不知道昏迷了多久?
他醒了……。
圣咏蓝光在穹顶凝滞成盐柱,林三酒肋骨下的胃袋自行裂开。
疼痛在此刻缺席。
淡金色的纹路自皮肤下剥离,如活物般腾空而起,在半空中扭曲、交织,竟以古神语律动成一张光丝密布的金网。

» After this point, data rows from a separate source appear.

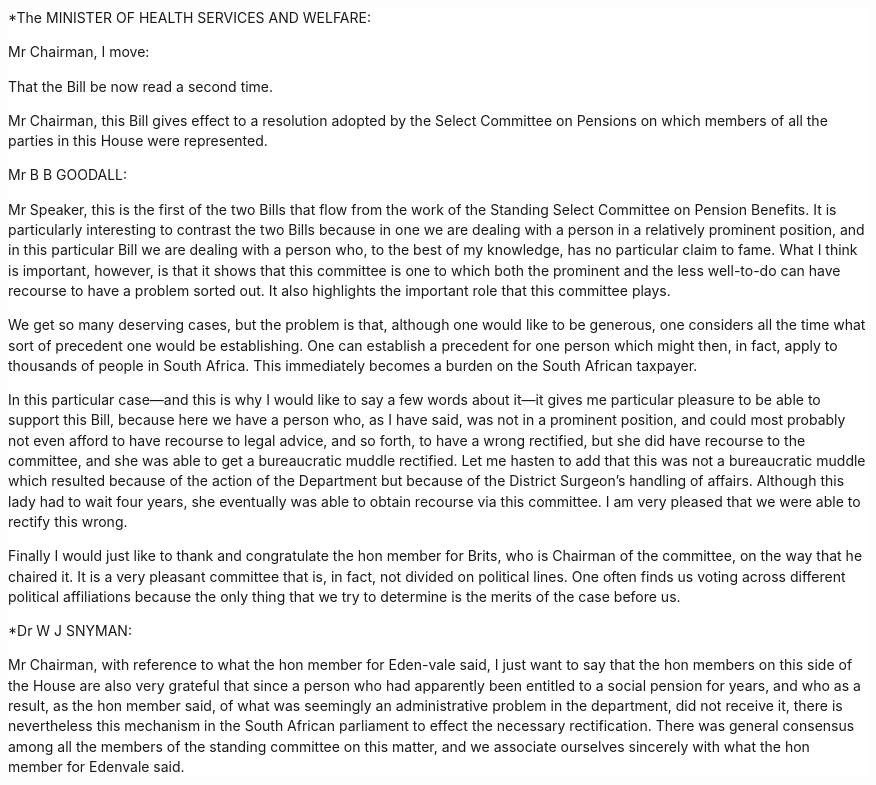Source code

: <speech by="#minister_of_health_services_and_welfare">

<from>*The <person refersTo="hansard_za">MINISTER OF HEALTH SERVICES AND WELFARE</person>:</from>

<p>Mr Chairman, I move:</p>

<block name="quote">That the Bill be now read a second time.</block>

<p>Mr Chairman, this Bill gives effect to a resolution adopted by the Select Committee on Pensions on which members of all the parties in this House were represented.</p>

</speech>

<speech by="#goodall">

<from>Mr <person refersTo="hansard_za">B B GOODALL</person>:</from>

<p>Mr Speaker, this is the first of the two Bills that flow from the work of the Standing Select Committee on Pension Benefits. It is particularly interesting to contrast the two Bills because in one we are dealing with a person in a relatively prominent position, and in this particular Bill we are dealing with a person who, to the best of my knowledge, has no particular claim to fame. What I think is important, however, is that it shows that this committee is one to which both the prominent and the less well-to-do can have recourse to have a problem sorted out. It also highlights the important role that this committee plays.</p>

<p><span class="col_11555-11556" refersTo="page_1131"/>We get so many deserving cases, but the problem is that, although one would like to be generous, one considers all the time what sort of precedent one would be establishing. One can establish a precedent for one person which might then, in fact, apply to thousands of people in South Africa. This immediately becomes a burden on the South African taxpayer.</p>

<p>In this particular case&#x2014;and this is why I would like to say a few words about it&#x2014;it gives me particular pleasure to be able to support this Bill, because here we have a person who, as I have said, was not in a prominent position, and could most probably not even afford to have recourse to legal advice, and so forth, to have a wrong rectified, but she did have recourse to the committee, and she was able to get a bureaucratic muddle rectified. Let me hasten to add that this was not a bureaucratic muddle which resulted because of the action of the Department but because of the District Surgeon&#x2019;s handling of affairs. Although this lady had to wait four years, she eventually was able to obtain recourse via this committee. I am very pleased that we were able to rectify this wrong.</p>

<p>Finally I would just like to thank and congratulate the hon member for Brits, who is Chairman of the committee, on the way that he chaired it. It is a very pleasant committee that is, in fact, not divided on political lines. One often finds us voting across different political affiliations because the only thing that we try to determine is the merits of the case before us.</p>

</speech>

<speech by="#snyman">

<from>*Dr <person refersTo="hansard_za">W J SNYMAN</person>:</from>

<p>Mr Chairman, with reference to what the hon member for Eden-vale said, I just want to say that the hon members on this side of the House are also very grateful that since a person who had apparently been entitled to a social pension for years, and who as a result, as the hon member said, of what was seemingly an administrative problem in the department, did not receive it, there is nevertheless this mechanism in the South African parliament to effect the necessary rectification. There was general consensus among all the members of the standing committee on this matter, and we associate ourselves sincerely with what the hon member for Edenvale said.</p>
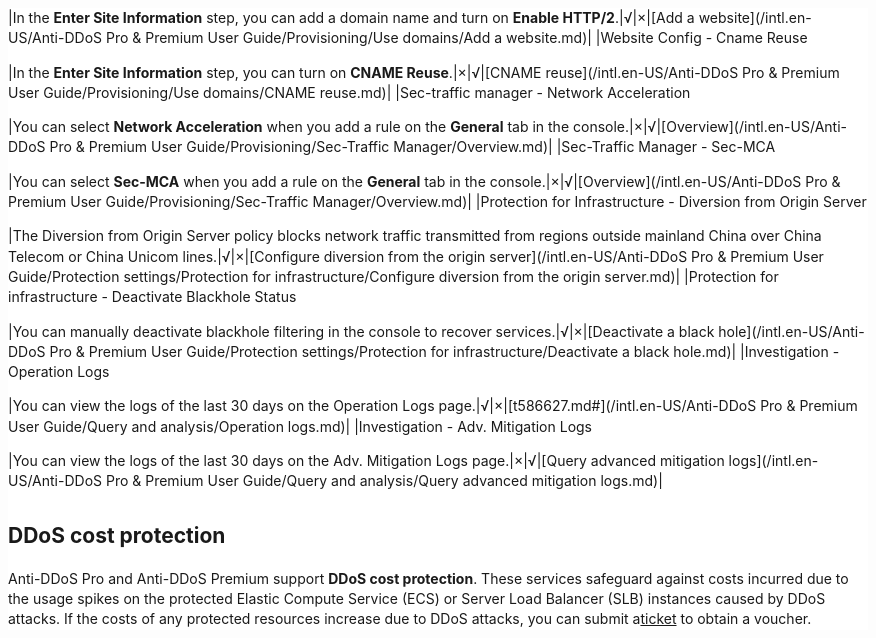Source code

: |In the **Enter Site Information** step, you can add a domain name and turn on **Enable HTTP/2**.|√|×|[Add a website](/intl.en-US/Anti-DDoS Pro & Premium User Guide/Provisioning/Use domains/Add a website.md)|
|Website Config - Cname Reuse

|In the **Enter Site Information** step, you can turn on **CNAME Reuse**.|×|√|[CNAME reuse](/intl.en-US/Anti-DDoS Pro & Premium User Guide/Provisioning/Use domains/CNAME reuse.md)|
|Sec-traffic manager - Network Acceleration

|You can select **Network Acceleration** when you add a rule on the **General** tab in the console.|×|√|[Overview](/intl.en-US/Anti-DDoS Pro & Premium User Guide/Provisioning/Sec-Traffic Manager/Overview.md)|
|Sec-Traffic Manager - Sec-MCA

|You can select **Sec-MCA** when you add a rule on the **General** tab in the console.|×|√|[Overview](/intl.en-US/Anti-DDoS Pro & Premium User Guide/Provisioning/Sec-Traffic Manager/Overview.md)|
|Protection for Infrastructure - Diversion from Origin Server

|The Diversion from Origin Server policy blocks network traffic transmitted from regions outside mainland China over China Telecom or China Unicom lines.|√|×|[Configure diversion from the origin server](/intl.en-US/Anti-DDoS Pro & Premium User Guide/Protection settings/Protection for infrastructure/Configure diversion from the origin server.md)|
|Protection for infrastructure - Deactivate Blackhole Status

|You can manually deactivate blackhole filtering in the console to recover services.|√|×|[Deactivate a black hole](/intl.en-US/Anti-DDoS Pro & Premium User Guide/Protection settings/Protection for infrastructure/Deactivate a black hole.md)|
|Investigation - Operation Logs

|You can view the logs of the last 30 days on the Operation Logs page.|√|×|[t586627.md\#](/intl.en-US/Anti-DDoS Pro & Premium User Guide/Query and analysis/Operation logs.md)|
|Investigation - Adv. Mitigation Logs

|You can view the logs of the last 30 days on the Adv. Mitigation Logs page.|×|√|[Query advanced mitigation logs](/intl.en-US/Anti-DDoS Pro & Premium User Guide/Query and analysis/Query advanced mitigation logs.md)|

## DDoS cost protection

Anti-DDoS Pro and Anti-DDoS Premium support **DDoS cost protection**. These services safeguard against costs incurred due to the usage spikes on the protected Elastic Compute Service \(ECS\) or Server Load Balancer \(SLB\) instances caused by DDoS attacks. If the costs of any protected resources increase due to DDoS attacks, you can submit a[ticket](https://workorder-intl.console.aliyun.com/?#/ticket/add/?productId=80) to obtain a voucher.

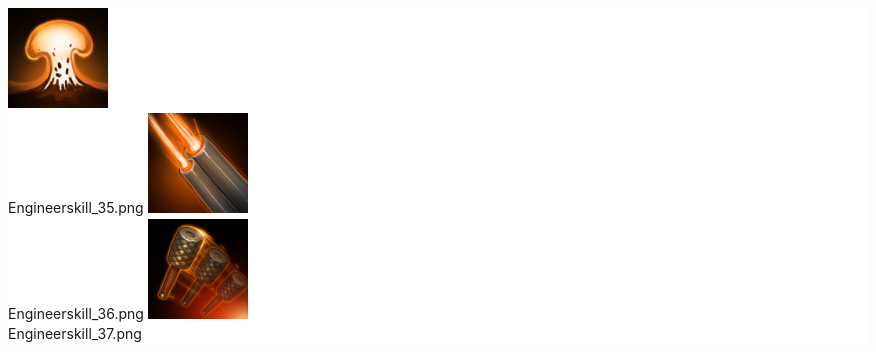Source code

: <td valign="bottom">
<img src="./Engineerskill_35.png" width="100" height="100"><br>
Engineerskill_35.png
</td>

<td valign="bottom">
<img src="./Engineerskill_36.png" width="100" height="100"><br>
Engineerskill_36.png
</td>

</tr>
<tr>
<td valign="bottom">
<img src="./Engineerskill_37.png" width="100" height="100"><br>
Engineerskill_37.png
</td>
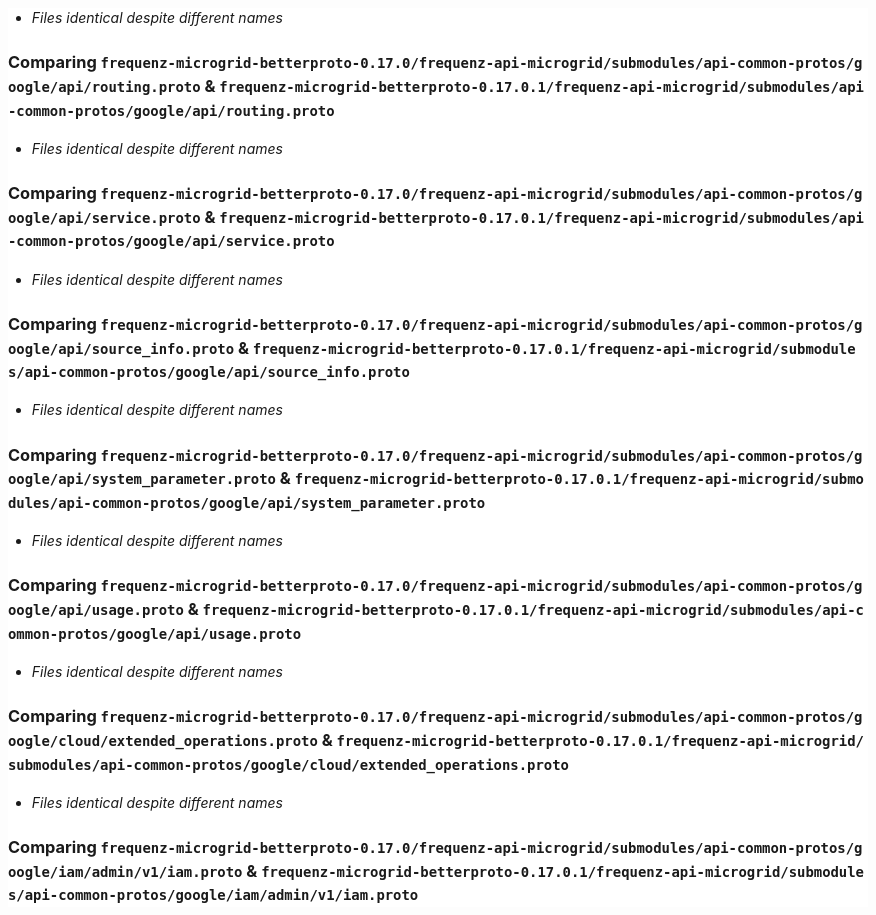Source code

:  * *Files identical despite different names*

### Comparing `frequenz-microgrid-betterproto-0.17.0/frequenz-api-microgrid/submodules/api-common-protos/google/api/routing.proto` & `frequenz-microgrid-betterproto-0.17.0.1/frequenz-api-microgrid/submodules/api-common-protos/google/api/routing.proto`

 * *Files identical despite different names*

### Comparing `frequenz-microgrid-betterproto-0.17.0/frequenz-api-microgrid/submodules/api-common-protos/google/api/service.proto` & `frequenz-microgrid-betterproto-0.17.0.1/frequenz-api-microgrid/submodules/api-common-protos/google/api/service.proto`

 * *Files identical despite different names*

### Comparing `frequenz-microgrid-betterproto-0.17.0/frequenz-api-microgrid/submodules/api-common-protos/google/api/source_info.proto` & `frequenz-microgrid-betterproto-0.17.0.1/frequenz-api-microgrid/submodules/api-common-protos/google/api/source_info.proto`

 * *Files identical despite different names*

### Comparing `frequenz-microgrid-betterproto-0.17.0/frequenz-api-microgrid/submodules/api-common-protos/google/api/system_parameter.proto` & `frequenz-microgrid-betterproto-0.17.0.1/frequenz-api-microgrid/submodules/api-common-protos/google/api/system_parameter.proto`

 * *Files identical despite different names*

### Comparing `frequenz-microgrid-betterproto-0.17.0/frequenz-api-microgrid/submodules/api-common-protos/google/api/usage.proto` & `frequenz-microgrid-betterproto-0.17.0.1/frequenz-api-microgrid/submodules/api-common-protos/google/api/usage.proto`

 * *Files identical despite different names*

### Comparing `frequenz-microgrid-betterproto-0.17.0/frequenz-api-microgrid/submodules/api-common-protos/google/cloud/extended_operations.proto` & `frequenz-microgrid-betterproto-0.17.0.1/frequenz-api-microgrid/submodules/api-common-protos/google/cloud/extended_operations.proto`

 * *Files identical despite different names*

### Comparing `frequenz-microgrid-betterproto-0.17.0/frequenz-api-microgrid/submodules/api-common-protos/google/iam/admin/v1/iam.proto` & `frequenz-microgrid-betterproto-0.17.0.1/frequenz-api-microgrid/submodules/api-common-protos/google/iam/admin/v1/iam.proto`
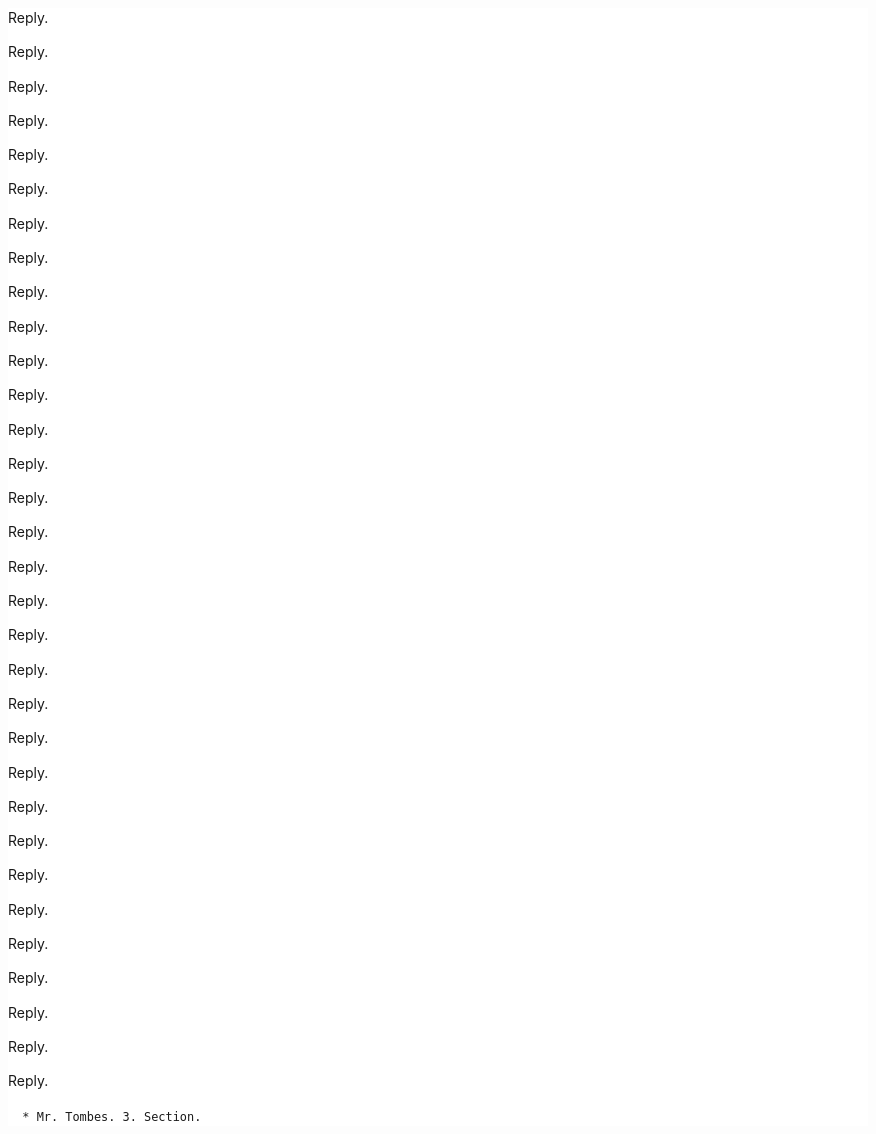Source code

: Reply.

Reply.

Reply.

Reply.

Reply.

Reply.

Reply.

Reply.

Reply.

Reply.

Reply.

Reply.

Reply.

Reply.

Reply.

Reply.

Reply.

Reply.

Reply.

Reply.

Reply.

Reply.

Reply.

Reply.

Reply.

Reply.

Reply.

Reply.

Reply.

Reply.

Reply.

Reply.

      * Mr. Tombes. 3. Section.
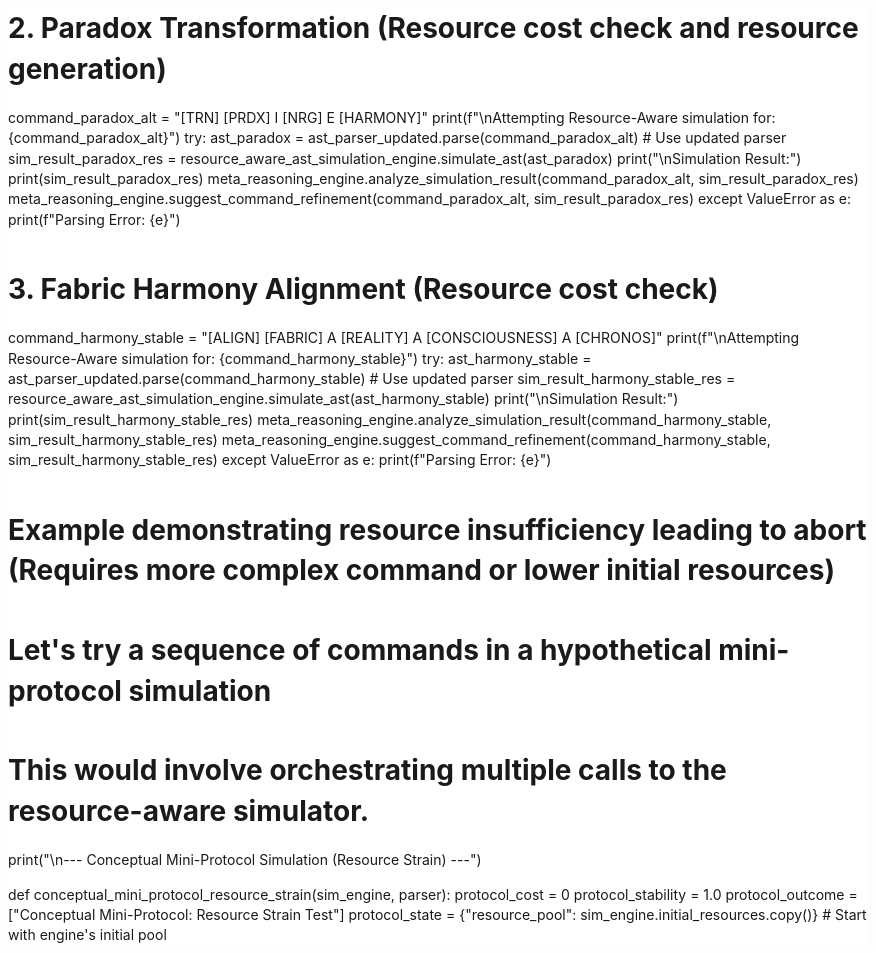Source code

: 
# 2. Paradox Transformation (Resource cost check and resource generation)
command_paradox_alt = "[TRN] [PRDX] I [NRG] E [HARMONY]"
print(f"\nAttempting Resource-Aware simulation for: {command_paradox_alt}")
try:
    ast_paradox = ast_parser_updated.parse(command_paradox_alt) # Use updated parser
    sim_result_paradox_res = resource_aware_ast_simulation_engine.simulate_ast(ast_paradox)
    print("\nSimulation Result:")
    print(sim_result_paradox_res)
    meta_reasoning_engine.analyze_simulation_result(command_paradox_alt, sim_result_paradox_res)
    meta_reasoning_engine.suggest_command_refinement(command_paradox_alt, sim_result_paradox_res)
except ValueError as e:
    print(f"Parsing Error: {e}")

# 3. Fabric Harmony Alignment (Resource cost check)
command_harmony_stable = "[ALIGN] [FABRIC] A [REALITY] A [CONSCIOUSNESS] A [CHRONOS]"
print(f"\nAttempting Resource-Aware simulation for: {command_harmony_stable}")
try:
    ast_harmony_stable = ast_parser_updated.parse(command_harmony_stable) # Use updated parser
    sim_result_harmony_stable_res = resource_aware_ast_simulation_engine.simulate_ast(ast_harmony_stable)
    print("\nSimulation Result:")
    print(sim_result_harmony_stable_res)
    meta_reasoning_engine.analyze_simulation_result(command_harmony_stable, sim_result_harmony_stable_res)
    meta_reasoning_engine.suggest_command_refinement(command_harmony_stable, sim_result_harmony_stable_res)
except ValueError as e:
    print(f"Parsing Error: {e}")

# Example demonstrating resource insufficiency leading to abort (Requires more complex command or lower initial resources)
# Let's try a sequence of commands in a hypothetical mini-protocol simulation
# This would involve orchestrating multiple calls to the resource-aware simulator.

print("\n--- Conceptual Mini-Protocol Simulation (Resource Strain) ---")

def conceptual_mini_protocol_resource_strain(sim_engine, parser):
     protocol_cost = 0
     protocol_stability = 1.0
     protocol_outcome = ["Conceptual Mini-Protocol: Resource Strain Test"]
     protocol_state = {"resource_pool": sim_engine.initial_resources.copy()} # Start with engine's initial pool
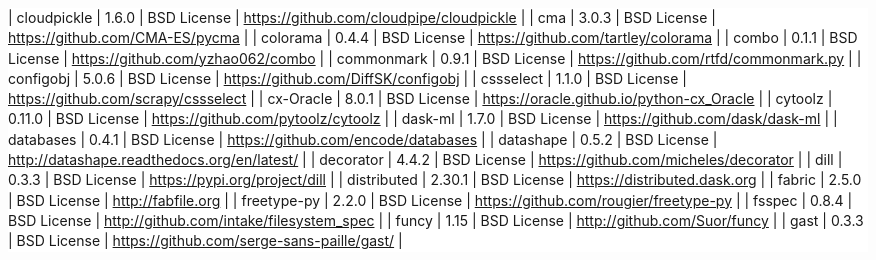 | cloudpickle                       | 1.6.0           | BSD License                                                                                                                                    | https://github.com/cloudpipe/cloudpickle                                                 |
| cma                               | 3.0.3           | BSD License                                                                                                                                    | https://github.com/CMA-ES/pycma                                                          |
| colorama                          | 0.4.4           | BSD License                                                                                                                                    | https://github.com/tartley/colorama                                                      |
| combo                             | 0.1.1           | BSD License                                                                                                                                    | https://github.com/yzhao062/combo                                                        |
| commonmark                        | 0.9.1           | BSD License                                                                                                                                    | https://github.com/rtfd/commonmark.py                                                    |
| configobj                         | 5.0.6           | BSD License                                                                                                                                    | https://github.com/DiffSK/configobj                                                      |
| cssselect                         | 1.1.0           | BSD License                                                                                                                                    | https://github.com/scrapy/cssselect                                                      |
| cx-Oracle                         | 8.0.1           | BSD License                                                                                                                                    | https://oracle.github.io/python-cx_Oracle                                                |
| cytoolz                           | 0.11.0          | BSD License                                                                                                                                    | https://github.com/pytoolz/cytoolz                                                       |
| dask-ml                           | 1.7.0           | BSD License                                                                                                                                    | https://github.com/dask/dask-ml                                                          |
| databases                         | 0.4.1           | BSD License                                                                                                                                    | https://github.com/encode/databases                                                      |
| datashape                         | 0.5.2           | BSD License                                                                                                                                    | http://datashape.readthedocs.org/en/latest/                                              |
| decorator                         | 4.4.2           | BSD License                                                                                                                                    | https://github.com/micheles/decorator                                                    |
| dill                              | 0.3.3           | BSD License                                                                                                                                    | https://pypi.org/project/dill                                                            |
| distributed                       | 2.30.1          | BSD License                                                                                                                                    | https://distributed.dask.org                                                             |
| fabric                            | 2.5.0           | BSD License                                                                                                                                    | http://fabfile.org                                                                       |
| freetype-py                       | 2.2.0           | BSD License                                                                                                                                    | https://github.com/rougier/freetype-py                                                   |
| fsspec                            | 0.8.4           | BSD License                                                                                                                                    | http://github.com/intake/filesystem_spec                                                 |
| funcy                             | 1.15            | BSD License                                                                                                                                    | http://github.com/Suor/funcy                                                             |
| gast                              | 0.3.3           | BSD License                                                                                                                                    | https://github.com/serge-sans-paille/gast/                                               |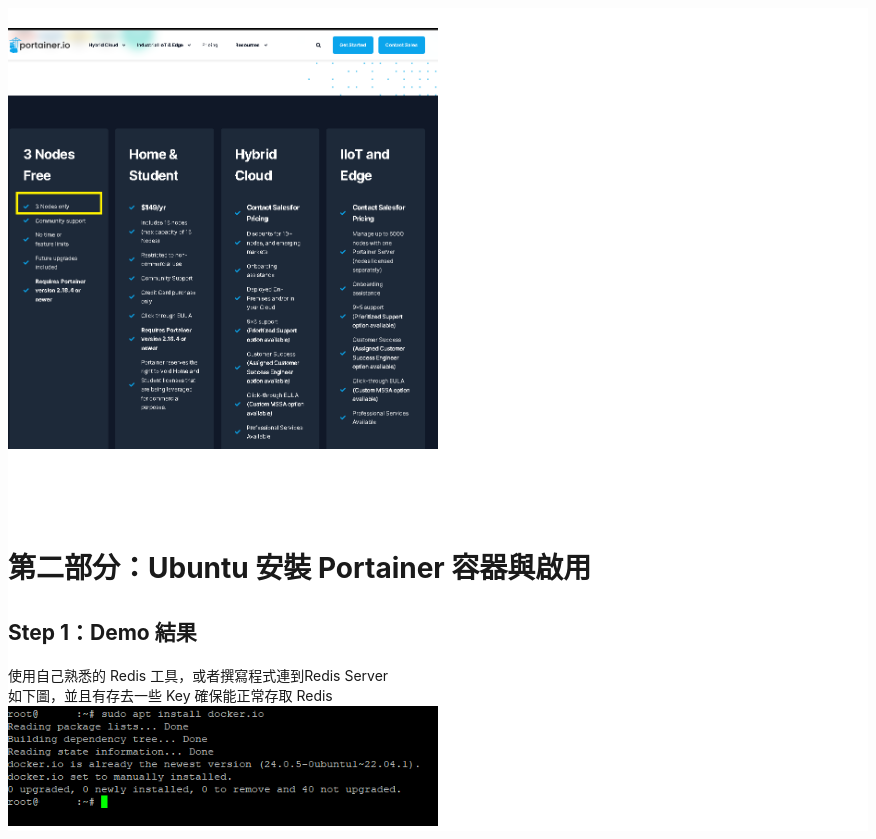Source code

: <br/> <img src="/assets/image/ContinuousDeployment/docker/2024_05_12/017.png" width="50%" height="50%" />
<br/>

<br/><br/>

<h1>第二部分：Ubuntu 安裝 Portainer 容器與啟用</h1>

<h2>Step 1：Demo 結果</h2>
使用自己熟悉的 Redis 工具，或者撰寫程式連到Redis Server
<br/>如下圖，並且有存去一些 Key 確保能正常存取 Redis
<br/> <img src="/assets/image/ContinuousDeployment/docker/2024_05_12/001.png" width="50%" height="50%" />
<br/>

网兜微微震颤,收束之际,自林三酒腹腔深处缓缓托出一枚沾着黏液的眼球。
它悬在空中,不受控地抽搐眨动,仿佛仍连着未知躯体的神经。
而在那瞳孔深处,囚禁着一片锈蚀般的星空,斑驳如血渍,缓慢旋转,无声低语。
“看,”那眼睛眨了一下,用小雨的语气对林三酒传递信息,“伤线的第三节点,在那里……。”
“啥?在那?”林三酒心里慌。
还没等来回应,眼球溃散为灰白雾流,沿着皮肤沟壑倒灌回腹腔胃袋漩涡。
林三酒的身子抽搐一下。
随后,感觉身体重得像灌满了水泥……。
远处拉莱耶织锦区的海潮声,一波接一波拍打黏膜壁,那是古神沉睡时的鼾声。
脚下震颤的频率开始稳定,食指上,小雨的丝微弱跳动,那眼珠子的溃散,让林三酒稍感安心。
此时,消化槽内的硬块,传来心跳的搏动。
咚、
咚、
咚,隔着胸隔,传来小雨的低语:“等我……马上……就出来……一起……去讨债。”
林三酒想说点什么,但不出声。
肺叶被浆糊堵死,但震动在爬升,顺着脊椎,一阶阶唤醒麻木的神经。
然后,重量降临……。
胸腔忽然被莫名之物满。
一种带着深海压强与冰点的实感,缓慢、坚决地灌注进来。好似,有人把整片海沟折叠成一碗,轻轻搁在他心口。
胸口半米位置,有个“东西”悬浮着。
它的轮廓在“生物”与“雾团”之间游走。
七根触手,滴下的暗金黏液在空中拉出细丝,又在下坠途中蒸成刺鼻的烟。
躯干正中的竖缝里,灰白雾气时而捏成搏动的心脏,时而溃散成一张无声尖叫的人脸。
——异见者。
这个词飞快凿进意识层,根本来不及溯源。
林三酒推测,定义权来自沉睡的银雾……。
仔细观察那个“东西”,它模仿着人类手掌的肢端,捧着一只骨碗。
颅骨打磨的器皿悬浮于空中,内里银辉如液态月光,中央那片褪色鳞片微微起伏,似在呼吸。
异见者缓缓屈身。
脊柱弯折如弓,头颅低垂至胸口,七触如祭幡垂地。它的动作缓慢到近乎凝固,仿佛每一寸位移都在对抗宇宙的熵增。
就在它躬身至最低点的刹那——
骨碗自行下沉,稳稳落于林三酒心口。
“娘的,又来送饭了!”林三酒嘴里苦,想挣扎一下,表示“不要”……。但肌肉僵直,神经束如斩断的缆绳,没有任何生物电反射,信标纹路彻底黯淡,能量归零。
无力反抗,只能默许这碗银浆“沉入”。